Flint policy-making sparkles (#17)

Working in Council Housing I am absolutely not an expert at getting people into work, and I have almost nil contact with those that are.

Public spending needs to offer a hand up, not a hand out. What the poor need is solidarity from the working class, first and foremost in the form of opportunities to get into work. Some commentators are giving the impression that they are decisively on the wrong side of those two crucial socialist principles.
I am reminded of comments made to me at the "Taking a stand" awards two or three years ago by the winner that I had nominated. Her evidence had been crucial to evicting an extraordinarily noisy upstairs neighbour. She had stopped the tranquilisers and her husband had gone back to his previous shift pattern and income.
She said "people who have jobs have to get up in the morning. So they go to bed at a reasonable time." I think that is the authentic voice of the working class minority amongst Council tenants.

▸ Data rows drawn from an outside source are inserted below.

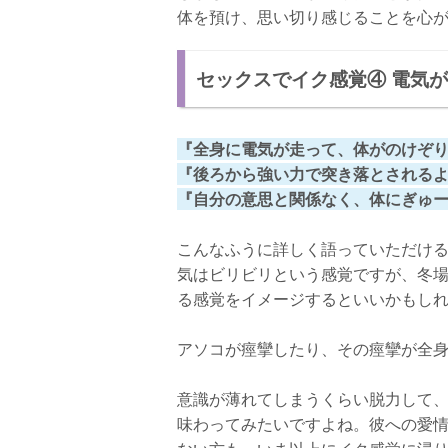
体を預け、思い切り感じることを心
セックスでイク感覚④ 電気
『全身に電気が走って、体がのけぞ
『後ろから強い力で突き落とされる
『自分の意思と関係なく、体にぎゅ
こんなふうに詳しく語っていただけ
気はビリビリという感覚ですが、冬
る感覚をイメージするといいかもし
アソコが痙攣したり、その痙攣が全
意識が薄れてしまうくらい脱力して、
味わってみたいですよね。彼への愛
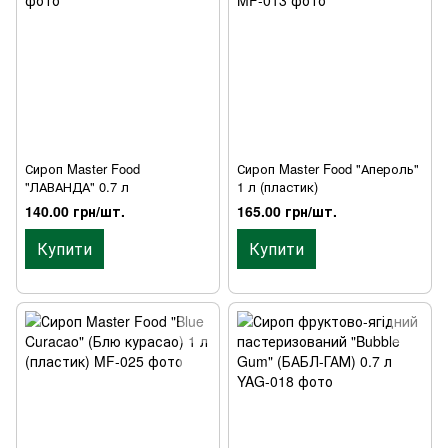
Сироп Master Food
Сироп Master Food "Апероль"
"ЛАВАНДА" 0.7 л
1 л (пластик)
140.00 грн/шт.
165.00 грн/шт.
Купити
Купити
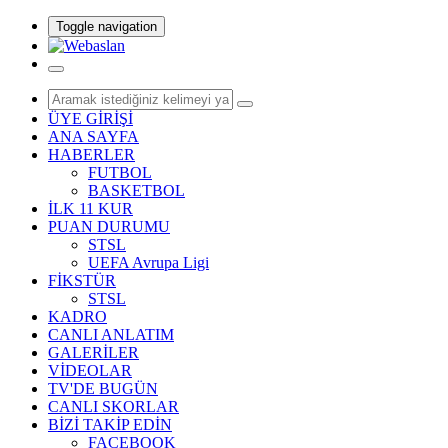
Toggle navigation
ÜYE GİRİŞİ
ANA SAYFA
HABERLER
FUTBOL
BASKETBOL
İLK 11 KUR
PUAN DURUMU
STSL
UEFA Avrupa Ligi
FİKSTÜR
STSL
KADRO
CANLI ANLATIM
GALERİLER
VİDEOLAR
TV'DE BUGÜN
CANLI SKORLAR
BİZİ TAKİP EDİN
FACEBOOK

Re: Flint sparks policy-making furore (#18)

To day in my local paper arguments have stared after people have started building a shanty town on open land old sheds are being built, and people are using a river to wash and clean themselves a large hole is used as a toilet, the people doing this are from Poland in the main, the council has ordered them off the land without offering them a home, they are legally here.

This I feel will become a more serious problem unless something is done.

I suppose you can add to this by throwing out people, but of course they have to live somewhere. It's been noted in my area we are having about 75 new immigrants a week in my area, and the job markets is now almost full taken up jobs are down to six or seven a week these jobs are mostly highly qualified or within Care.

Do we open up land for people to build a shanty town, as I said the council cannot house 75 people a week we are at saturation point.